Taking too many medications raises your risk of adverse events. Deprescribing—the thoughtful process of identifying problematic medications and reducing the dose or stopping those medications in a safe, effective manner that helps people maximize their well-being—is often easier said than done, explains Cynthia Boyd, MD, MPH, director of geriatric medicine and gerontology at Johns Hopkins University.
This is especially critical, if you have dementia or multiple chronic conditions. “There is relatively little research about how we actually deprescribe,” she says. “That speaks to the issue of how people end up on a whole bunch of medicines. It often is much easier to just start more medicines than it is to pare them back.”
She and her team recently published a study in JAMA Internal Medicine, showing that providing pamphlets about deprescribing to patients with dementia who were taking more than five prescription medications, along with their caregivers and primary-care physicians, unfortunately, did not lead to a meaningful reduction in prescriptions over the following six months. Still, she says, the study provided meaningful insights and is paving the way for more research on helping patients and doctors safely reduce the use of medication when appropriate. MedShadow spoke with Boyd about what her team learned from the study and about what patients and caregivers should know about deprescribing.
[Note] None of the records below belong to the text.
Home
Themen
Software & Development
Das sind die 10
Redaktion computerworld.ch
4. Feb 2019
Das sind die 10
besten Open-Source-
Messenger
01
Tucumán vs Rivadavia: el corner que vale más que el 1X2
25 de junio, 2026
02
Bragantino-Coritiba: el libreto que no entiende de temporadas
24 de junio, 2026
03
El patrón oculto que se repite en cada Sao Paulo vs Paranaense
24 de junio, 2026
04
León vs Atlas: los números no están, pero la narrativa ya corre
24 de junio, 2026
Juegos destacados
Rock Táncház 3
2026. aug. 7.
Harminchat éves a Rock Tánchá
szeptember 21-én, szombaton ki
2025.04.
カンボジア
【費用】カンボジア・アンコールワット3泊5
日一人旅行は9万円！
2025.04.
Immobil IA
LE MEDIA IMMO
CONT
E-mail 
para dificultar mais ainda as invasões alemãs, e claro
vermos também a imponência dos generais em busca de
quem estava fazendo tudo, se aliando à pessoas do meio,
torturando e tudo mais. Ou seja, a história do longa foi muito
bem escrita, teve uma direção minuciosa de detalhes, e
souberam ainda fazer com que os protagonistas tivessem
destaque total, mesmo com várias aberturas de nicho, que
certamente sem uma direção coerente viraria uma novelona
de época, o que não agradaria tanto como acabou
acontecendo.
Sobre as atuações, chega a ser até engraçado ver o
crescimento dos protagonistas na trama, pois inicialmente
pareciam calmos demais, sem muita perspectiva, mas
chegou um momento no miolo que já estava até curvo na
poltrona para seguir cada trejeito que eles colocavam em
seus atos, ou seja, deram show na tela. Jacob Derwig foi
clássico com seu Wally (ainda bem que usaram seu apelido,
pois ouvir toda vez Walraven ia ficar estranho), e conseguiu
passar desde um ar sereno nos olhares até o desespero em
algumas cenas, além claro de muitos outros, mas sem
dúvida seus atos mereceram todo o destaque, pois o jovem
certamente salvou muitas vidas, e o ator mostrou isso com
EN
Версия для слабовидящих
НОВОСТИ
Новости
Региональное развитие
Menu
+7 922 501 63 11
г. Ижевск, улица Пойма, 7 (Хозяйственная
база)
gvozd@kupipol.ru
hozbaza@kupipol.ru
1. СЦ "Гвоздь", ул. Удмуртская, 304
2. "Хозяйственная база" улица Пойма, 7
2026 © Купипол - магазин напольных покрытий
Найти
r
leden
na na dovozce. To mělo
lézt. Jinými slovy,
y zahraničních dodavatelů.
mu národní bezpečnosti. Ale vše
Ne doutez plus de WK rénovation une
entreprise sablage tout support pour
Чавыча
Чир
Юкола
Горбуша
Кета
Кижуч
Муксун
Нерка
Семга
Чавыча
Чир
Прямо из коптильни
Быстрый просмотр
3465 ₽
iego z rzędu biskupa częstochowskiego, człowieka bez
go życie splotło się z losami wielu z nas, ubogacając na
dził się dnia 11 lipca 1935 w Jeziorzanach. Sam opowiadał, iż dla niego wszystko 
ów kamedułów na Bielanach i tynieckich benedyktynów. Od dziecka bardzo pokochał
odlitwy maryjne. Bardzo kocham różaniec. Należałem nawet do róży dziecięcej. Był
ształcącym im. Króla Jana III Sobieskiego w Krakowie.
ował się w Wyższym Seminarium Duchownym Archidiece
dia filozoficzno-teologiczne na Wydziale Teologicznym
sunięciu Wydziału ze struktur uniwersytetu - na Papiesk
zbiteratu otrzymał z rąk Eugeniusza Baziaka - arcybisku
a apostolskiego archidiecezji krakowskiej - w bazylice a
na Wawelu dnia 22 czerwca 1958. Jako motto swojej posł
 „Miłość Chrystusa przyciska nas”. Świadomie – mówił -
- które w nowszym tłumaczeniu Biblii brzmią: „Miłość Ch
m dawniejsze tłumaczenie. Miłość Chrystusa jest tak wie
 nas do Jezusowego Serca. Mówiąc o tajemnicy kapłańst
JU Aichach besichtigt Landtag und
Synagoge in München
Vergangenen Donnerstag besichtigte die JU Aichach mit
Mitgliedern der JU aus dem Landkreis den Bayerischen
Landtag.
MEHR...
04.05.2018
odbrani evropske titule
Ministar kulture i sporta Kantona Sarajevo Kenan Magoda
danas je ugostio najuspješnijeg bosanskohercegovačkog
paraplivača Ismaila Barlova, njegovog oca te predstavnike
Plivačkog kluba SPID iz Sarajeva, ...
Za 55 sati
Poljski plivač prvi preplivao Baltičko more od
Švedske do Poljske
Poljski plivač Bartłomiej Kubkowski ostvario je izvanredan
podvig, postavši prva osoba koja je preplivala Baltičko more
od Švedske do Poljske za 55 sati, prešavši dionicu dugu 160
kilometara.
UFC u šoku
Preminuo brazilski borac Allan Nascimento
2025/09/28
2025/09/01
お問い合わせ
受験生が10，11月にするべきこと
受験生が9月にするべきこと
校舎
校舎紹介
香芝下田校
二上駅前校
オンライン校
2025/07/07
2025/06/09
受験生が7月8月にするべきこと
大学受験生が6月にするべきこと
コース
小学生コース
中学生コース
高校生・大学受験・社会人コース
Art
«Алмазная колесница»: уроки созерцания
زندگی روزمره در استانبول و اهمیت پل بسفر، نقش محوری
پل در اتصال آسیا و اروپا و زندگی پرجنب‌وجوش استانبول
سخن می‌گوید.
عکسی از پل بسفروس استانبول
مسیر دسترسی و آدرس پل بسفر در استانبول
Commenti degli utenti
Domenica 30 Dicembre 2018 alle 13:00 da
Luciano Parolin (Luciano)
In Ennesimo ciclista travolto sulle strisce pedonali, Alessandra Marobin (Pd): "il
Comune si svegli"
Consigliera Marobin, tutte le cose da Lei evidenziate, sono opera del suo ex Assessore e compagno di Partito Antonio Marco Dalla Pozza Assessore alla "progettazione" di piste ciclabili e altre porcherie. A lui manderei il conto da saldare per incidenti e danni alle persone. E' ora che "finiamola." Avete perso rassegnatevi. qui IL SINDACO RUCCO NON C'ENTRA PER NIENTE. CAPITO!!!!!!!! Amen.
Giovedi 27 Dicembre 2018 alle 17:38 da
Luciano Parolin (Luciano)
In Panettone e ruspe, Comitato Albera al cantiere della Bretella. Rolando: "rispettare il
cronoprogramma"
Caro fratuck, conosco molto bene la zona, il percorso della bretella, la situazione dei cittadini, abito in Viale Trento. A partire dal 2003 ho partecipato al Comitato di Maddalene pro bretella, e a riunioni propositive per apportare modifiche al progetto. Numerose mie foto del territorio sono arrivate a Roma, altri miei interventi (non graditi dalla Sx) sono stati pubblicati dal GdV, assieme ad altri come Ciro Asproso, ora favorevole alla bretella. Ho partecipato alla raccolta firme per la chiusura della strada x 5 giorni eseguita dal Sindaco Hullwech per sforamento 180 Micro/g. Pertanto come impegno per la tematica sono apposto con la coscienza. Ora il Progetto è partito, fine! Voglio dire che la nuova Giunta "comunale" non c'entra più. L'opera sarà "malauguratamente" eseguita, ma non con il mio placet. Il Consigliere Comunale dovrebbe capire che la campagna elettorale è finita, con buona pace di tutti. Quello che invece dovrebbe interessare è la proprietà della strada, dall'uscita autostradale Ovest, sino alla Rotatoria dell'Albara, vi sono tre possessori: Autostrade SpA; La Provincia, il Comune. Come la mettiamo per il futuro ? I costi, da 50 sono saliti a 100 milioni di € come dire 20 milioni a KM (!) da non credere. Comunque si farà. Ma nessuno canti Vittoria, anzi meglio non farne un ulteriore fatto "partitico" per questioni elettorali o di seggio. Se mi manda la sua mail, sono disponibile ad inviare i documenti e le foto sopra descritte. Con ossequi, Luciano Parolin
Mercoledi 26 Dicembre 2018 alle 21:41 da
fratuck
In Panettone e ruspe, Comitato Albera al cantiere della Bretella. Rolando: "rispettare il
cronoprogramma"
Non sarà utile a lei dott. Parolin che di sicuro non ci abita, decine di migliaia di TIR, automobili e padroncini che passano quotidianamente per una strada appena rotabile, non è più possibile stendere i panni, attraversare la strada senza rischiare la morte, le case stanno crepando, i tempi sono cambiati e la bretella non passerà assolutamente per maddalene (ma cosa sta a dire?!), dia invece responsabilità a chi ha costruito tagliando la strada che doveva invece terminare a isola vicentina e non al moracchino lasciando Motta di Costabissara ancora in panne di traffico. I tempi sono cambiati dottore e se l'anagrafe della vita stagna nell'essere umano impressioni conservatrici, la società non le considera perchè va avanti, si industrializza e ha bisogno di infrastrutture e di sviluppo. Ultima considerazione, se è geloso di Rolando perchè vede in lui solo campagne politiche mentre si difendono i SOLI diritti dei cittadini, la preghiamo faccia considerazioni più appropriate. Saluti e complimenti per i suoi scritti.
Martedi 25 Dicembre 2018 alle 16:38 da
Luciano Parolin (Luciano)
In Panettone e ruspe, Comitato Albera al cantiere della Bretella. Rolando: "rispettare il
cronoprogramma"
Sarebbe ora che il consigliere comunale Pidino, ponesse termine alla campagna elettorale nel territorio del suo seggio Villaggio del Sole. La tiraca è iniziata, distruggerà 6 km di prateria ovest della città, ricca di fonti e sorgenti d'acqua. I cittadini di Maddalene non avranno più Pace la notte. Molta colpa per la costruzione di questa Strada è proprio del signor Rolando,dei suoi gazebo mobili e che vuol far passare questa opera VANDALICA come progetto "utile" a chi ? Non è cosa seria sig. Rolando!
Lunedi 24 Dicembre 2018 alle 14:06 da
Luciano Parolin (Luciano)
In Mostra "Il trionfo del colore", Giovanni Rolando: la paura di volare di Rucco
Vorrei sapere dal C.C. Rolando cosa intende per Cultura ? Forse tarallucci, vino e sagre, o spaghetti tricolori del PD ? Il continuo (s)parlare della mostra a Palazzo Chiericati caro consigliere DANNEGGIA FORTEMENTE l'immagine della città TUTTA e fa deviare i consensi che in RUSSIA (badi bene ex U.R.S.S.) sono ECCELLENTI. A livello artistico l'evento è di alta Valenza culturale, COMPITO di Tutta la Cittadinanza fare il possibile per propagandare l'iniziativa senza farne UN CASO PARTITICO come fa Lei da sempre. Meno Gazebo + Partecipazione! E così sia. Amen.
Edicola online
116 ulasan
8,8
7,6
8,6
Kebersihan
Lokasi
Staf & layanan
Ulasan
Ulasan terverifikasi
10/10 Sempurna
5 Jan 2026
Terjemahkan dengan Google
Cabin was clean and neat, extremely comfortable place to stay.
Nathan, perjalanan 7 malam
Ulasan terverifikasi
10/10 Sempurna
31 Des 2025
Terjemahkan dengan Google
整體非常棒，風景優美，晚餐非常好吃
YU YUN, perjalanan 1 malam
MedShadow: Why do you focus your research on deprescribing?
Boyd: There’s increasing interest in the fact that as we age, there’s an increasing amount of medicines that we may be on. [Our prescriptions] tend to accumulate over time. And there’s recognition that the more medicines you’re on, the greater chances of there being an adverse event resulting from one of those medicines or an interaction between two of them.
I am one of the co-leaders of the US Deprescribing Research Network, [which] is trying to figure out how we approach this, making sure that we’re deprescribing in appropriate ways that make a difference for patients.
MedShadow: What do we know already about deprescribing?
Boyd: Giving information to patients is a key piece in fostering appropriate deprescribing. [Researchers at the Canada Deprescribing Network] have done a fair bit of work where they created patient- and family-friendly educational materials about specific medicines. When these are given to patients who are taking medicines that we know have a greater potential to be harmful or [are] dangerous over the long run, and patients then [can] have a conversation with a healthcare professional, [such as a primary-care physician or pharmacist] that actually leads to meaningful changes in the number of of medicines [they’re prescribed].
MedShadow: How did your team work to build on that knowledge in the JAMA study?
Boyd: For our research, we were interested in the population of older adults who have cognitive impairment or dementia, with at least one other chronic condition, who are on a number of medicines. This is a population that we know experiences a lot of polypharmacy, but also is perhaps at increased risk of some of the harms of medication.
We were really interested in pragmatic interventions that are feasible without requiring a huge alteration to the way care is delivered. We developed a brochure for patients and families that was targeted toward this patient population and their overall medication list, recognizing that many older adults with cognitive impairment or dementia actually have family involved in both their medication management and decision-making about medicines.
We tailored the materials such that whoever was reading it would hopefully be able to come to a primary-care visit ready to have a conversation about any medicines that they had concerns or questions about, or [would be] prepared to ask their physician, “Are all the medicines I’m taking still the right ones for me?”
We also had an educational arm for primary-care physicians. They received monthly tip sheets that gave input or advice about how to think about deprescribing and how to communicate it and specific types of medicines that they might want to consider reducing.
MedShadow: Your study results didn’t show a meaningful reduction in medications for those who had received the pamphlets. What did you find?
Boyd: The findings were not statistically significant for the population of older adults with dementia on five or more medicines, but the findings suggested that there may be value in focusing future studies on the population that’s prescribed even more [than five] medications.
While we obviously would have loved to have seen an effect in this study, we still do feel like we learned a tremendous amount about how to think about deprescribing approaches in pragmatic ways. It also shows that a large-scale patient and clinician education intervention on deprescribing can be safe in primary care.
MedShadow: As your research continues, what advice do you have for caregivers?
Boyd: It is important, reasonable and appropriate to be asking questions about medications. There’s data that shows that medications tend to accumulate and that we don’t always stop certain medicines when we should. An important piece of the conversation is engaging and asking questions over time about a patient’s needs and what’s best for them.
Another piece that we would want family caregivers to take away wasn’t something that we specifically studied in this project. An important basis for having a conversation about “which medicines are the right ones for my loved one” is actually having an accurate representation of what medicines patients are on. Don’t assume that healthcare providers have an accurate representation of what you’re actually doing. [When] coming to a visit, bring the pill bottles. That is a fundamental piece that is so helpful for having a good conversation and identifying the potential drug interactions or the potential symptoms that might actually be side effects of medications.
This conversation has been lightly edited and condensed for clarity.